O que realmente importa é a famosa e cafoninha “moral da história”. [Arrepiam-se os cabelos do leitor; “vou clicar em um link e dar o fora daqui”; “putz”; etc etc]. Sim, meus caros. A linguagem tem o poder de desmoralizar o que é belo, arrasar com a verdade, transfigurar coisa séria em cafonice. Se eu pronunciar “lição de moral” em público, serei vaiado, ridicularizado e talvez linchado, mesmo pelo mais tolerante dos conservadores. Só as vovozinhas me aplaudirão, só a Branca de Neve não protestará. No entanto, o que há de mais belo, em um livro como “Orgulho e Preconceito“, do que a maneira como a autora nos faz “descobrir” que o que sabemos sobre nós e sobre os mais próximos a nós não “passa”, por osmose, para a cabeça dos estranhos e daqueles que acabamos de conhecer? Sim. Precisamos nos comunicar. Se queremos ser amigos de alguém ou amar alguém, precisamos ser honestos com essa pessoa e dizer a ela o que estamos pensando. Se não o fizermos, estaremos fazendo joguinhos de sedução (tem gente que acha que isso é chique e glamoroso; e talvez seja, no cinema), ou simplesmente fazendo bobagem. No caso da amizade, aí é que nem mesmo se pode discutir sobre a “necessidade de um certo mistério e de uma certa sedução”. Você não vai querer seduzir aquele seu amigo barbudo que lhe ensina coisas sobre os tzares russos, não é mesmo?

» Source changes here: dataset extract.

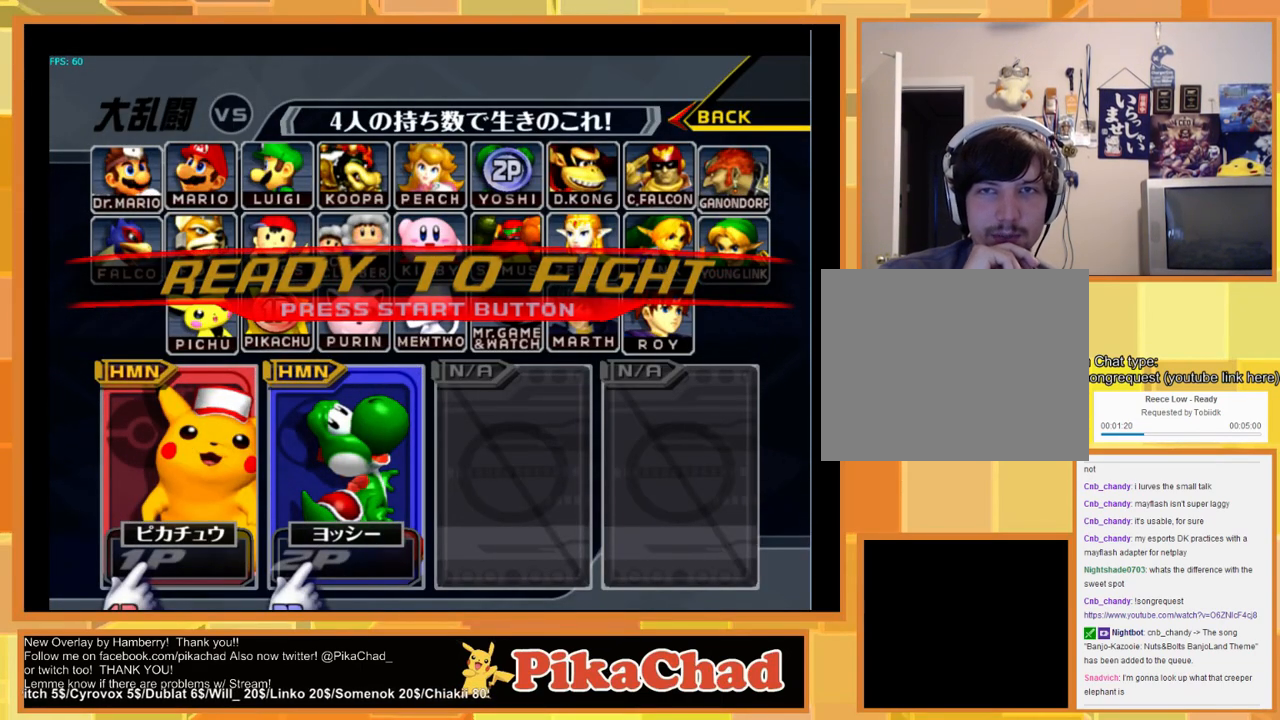
{"buttons": [], "left_stick": "center", "right_stick": "center", "events": []}
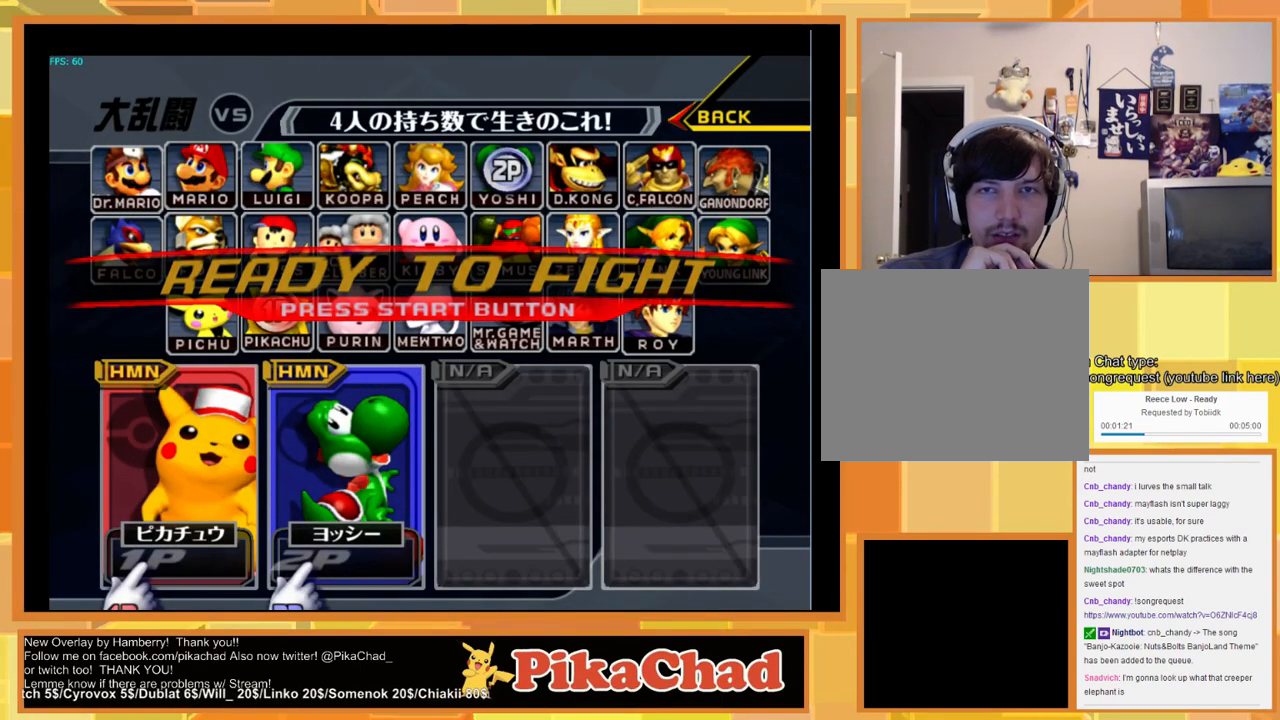
{"buttons": [], "left_stick": "center", "right_stick": "center", "events": []}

Você pode aprender sobre o “outro” de duas maneiras. Lendo o beregüê acadêmico sobre a “alteridade” (“o abismo que nos separa do outro”), ou lendo livros belos (e desprezados como romancezinhos para moças). Você pode ler Jane Austen como um passatempo meloso somado à descrição dos costumes burgueses, ou então como um tratado filosófico sobre as pessoas que buscam a mesma coisa, mas que vivem trombando umas nas outras porque não sabem se comunicar, ou seja, sobre a humanidade inteira. Alguma semelhança com nossa própria vida? Alguma semelhança com aqueles momentos em que você pensou que uma pessoa qualquer era extremamente burra porque não entendeu que você gostava dela? Pois é. Talvez você, como um dos personagens de Austen, não tenha dado informações suficientes ao outro. Talvez o outro, também como um desses personagens, tenha tirado conclusões precipitadas em cima de informações escassas. Estou traduzindo um livro acadêmico sobre este tema das informações escassas. A linguagem é insuportável. Fico com a Jane Austen.